GOAL: In the Sugar Time! entry, what job does Maxx Douglass hold besides leading the rock band?

SELECTION:
§

- Genre: Sitcom
- Created by: James Komack
- Directed by: Tom Trbovich
- Starring: Barbi Benton; Marianne Black; Didi Carr; Wynn Irwin;
- Opening theme: "Girls, Girls, Girls" by Barbi Benton, Marianne Black & Didi Carr
- Composer: Paul Williams
- Country of origin: United States
- Original language: English
- No. of seasons: 1
- No. of episodes: 13 (2 unaired)

Production
- Running time: 30 min
- Production company: The Komack Company

Original release
- Network: ABC
- Release: August 13, 1977 – May 29, 1978

= Sugar Time! =

Sugar Time! is a television comedy series produced by James Komack. The show was about an aspiring female rock group. Barbi Benton starred as Maxx Douglass, a hatcheck girl as well as the lead of an all-female rock band trying to break into the music business. The show also starred Marianne Black and Didi Carr.

§

(Extracted records)
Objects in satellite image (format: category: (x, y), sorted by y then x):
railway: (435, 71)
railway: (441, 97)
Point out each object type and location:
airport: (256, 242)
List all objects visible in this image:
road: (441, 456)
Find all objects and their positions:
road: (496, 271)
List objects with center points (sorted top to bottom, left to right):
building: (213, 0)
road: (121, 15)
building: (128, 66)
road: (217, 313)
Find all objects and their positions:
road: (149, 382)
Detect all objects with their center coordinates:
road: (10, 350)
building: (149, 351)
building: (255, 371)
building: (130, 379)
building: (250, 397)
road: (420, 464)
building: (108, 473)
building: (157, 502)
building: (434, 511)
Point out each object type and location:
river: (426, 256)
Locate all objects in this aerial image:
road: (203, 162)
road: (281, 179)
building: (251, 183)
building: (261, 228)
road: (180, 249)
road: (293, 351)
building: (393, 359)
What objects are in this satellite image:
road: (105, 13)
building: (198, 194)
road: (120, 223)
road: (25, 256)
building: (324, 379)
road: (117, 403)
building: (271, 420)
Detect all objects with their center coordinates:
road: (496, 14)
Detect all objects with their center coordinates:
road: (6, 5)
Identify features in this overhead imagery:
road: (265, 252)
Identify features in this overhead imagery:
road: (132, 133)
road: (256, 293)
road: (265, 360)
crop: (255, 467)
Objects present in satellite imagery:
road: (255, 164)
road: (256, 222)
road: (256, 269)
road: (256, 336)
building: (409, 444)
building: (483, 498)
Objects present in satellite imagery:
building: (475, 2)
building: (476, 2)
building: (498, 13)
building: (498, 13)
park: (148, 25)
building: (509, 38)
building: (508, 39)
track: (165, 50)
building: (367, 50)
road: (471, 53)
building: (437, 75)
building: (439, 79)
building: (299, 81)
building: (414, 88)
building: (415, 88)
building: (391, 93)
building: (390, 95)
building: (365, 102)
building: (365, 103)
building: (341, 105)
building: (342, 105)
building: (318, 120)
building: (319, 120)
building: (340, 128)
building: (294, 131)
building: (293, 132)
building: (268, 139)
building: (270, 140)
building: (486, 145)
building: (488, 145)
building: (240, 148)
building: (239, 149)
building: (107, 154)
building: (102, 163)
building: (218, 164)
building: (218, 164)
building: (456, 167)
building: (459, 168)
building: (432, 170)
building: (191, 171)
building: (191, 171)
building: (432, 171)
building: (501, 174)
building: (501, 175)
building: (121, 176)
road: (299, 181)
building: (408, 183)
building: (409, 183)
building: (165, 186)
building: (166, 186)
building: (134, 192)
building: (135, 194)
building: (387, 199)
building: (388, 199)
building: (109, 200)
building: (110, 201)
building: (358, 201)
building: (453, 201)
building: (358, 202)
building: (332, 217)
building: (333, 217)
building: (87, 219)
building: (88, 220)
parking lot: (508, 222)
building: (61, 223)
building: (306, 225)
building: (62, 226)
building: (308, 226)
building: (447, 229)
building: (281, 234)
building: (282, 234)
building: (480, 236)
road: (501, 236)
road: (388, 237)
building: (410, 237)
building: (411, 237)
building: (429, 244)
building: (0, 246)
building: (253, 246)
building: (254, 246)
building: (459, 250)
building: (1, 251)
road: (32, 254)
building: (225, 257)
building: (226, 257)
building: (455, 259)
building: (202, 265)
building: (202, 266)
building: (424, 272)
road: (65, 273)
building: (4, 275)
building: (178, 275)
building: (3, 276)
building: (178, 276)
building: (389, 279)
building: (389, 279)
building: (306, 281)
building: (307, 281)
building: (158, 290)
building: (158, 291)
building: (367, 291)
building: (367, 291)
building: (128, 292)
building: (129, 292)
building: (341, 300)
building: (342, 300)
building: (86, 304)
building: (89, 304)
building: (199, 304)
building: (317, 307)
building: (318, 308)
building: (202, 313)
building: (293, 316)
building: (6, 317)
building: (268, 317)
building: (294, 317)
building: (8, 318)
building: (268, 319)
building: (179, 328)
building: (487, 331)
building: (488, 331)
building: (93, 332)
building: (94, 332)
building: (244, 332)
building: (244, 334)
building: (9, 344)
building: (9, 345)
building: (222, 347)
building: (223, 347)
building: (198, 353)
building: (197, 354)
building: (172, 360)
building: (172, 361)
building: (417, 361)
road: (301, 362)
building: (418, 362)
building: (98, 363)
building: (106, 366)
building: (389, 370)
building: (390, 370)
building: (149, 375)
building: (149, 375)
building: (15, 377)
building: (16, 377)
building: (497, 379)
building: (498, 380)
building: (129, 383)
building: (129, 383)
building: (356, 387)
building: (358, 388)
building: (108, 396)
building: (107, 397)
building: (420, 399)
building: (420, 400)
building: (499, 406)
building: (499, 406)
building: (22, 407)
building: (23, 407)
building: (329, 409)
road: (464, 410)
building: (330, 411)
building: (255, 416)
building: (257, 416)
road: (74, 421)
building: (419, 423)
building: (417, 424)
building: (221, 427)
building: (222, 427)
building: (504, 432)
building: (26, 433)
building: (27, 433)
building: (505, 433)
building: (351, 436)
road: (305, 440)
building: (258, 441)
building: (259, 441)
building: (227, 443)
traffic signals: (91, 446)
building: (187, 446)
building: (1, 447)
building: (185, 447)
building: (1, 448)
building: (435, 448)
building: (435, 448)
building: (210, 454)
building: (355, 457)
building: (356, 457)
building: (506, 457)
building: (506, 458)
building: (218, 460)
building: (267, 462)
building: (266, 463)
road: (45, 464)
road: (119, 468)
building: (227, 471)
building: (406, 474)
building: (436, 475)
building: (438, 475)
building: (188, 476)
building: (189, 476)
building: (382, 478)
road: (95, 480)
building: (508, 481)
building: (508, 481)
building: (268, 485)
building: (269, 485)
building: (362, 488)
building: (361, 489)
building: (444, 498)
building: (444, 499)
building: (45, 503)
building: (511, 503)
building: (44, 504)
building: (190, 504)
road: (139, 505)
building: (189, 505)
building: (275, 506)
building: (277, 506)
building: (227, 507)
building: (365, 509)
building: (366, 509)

§

THE REPLY: Hatcheck girl.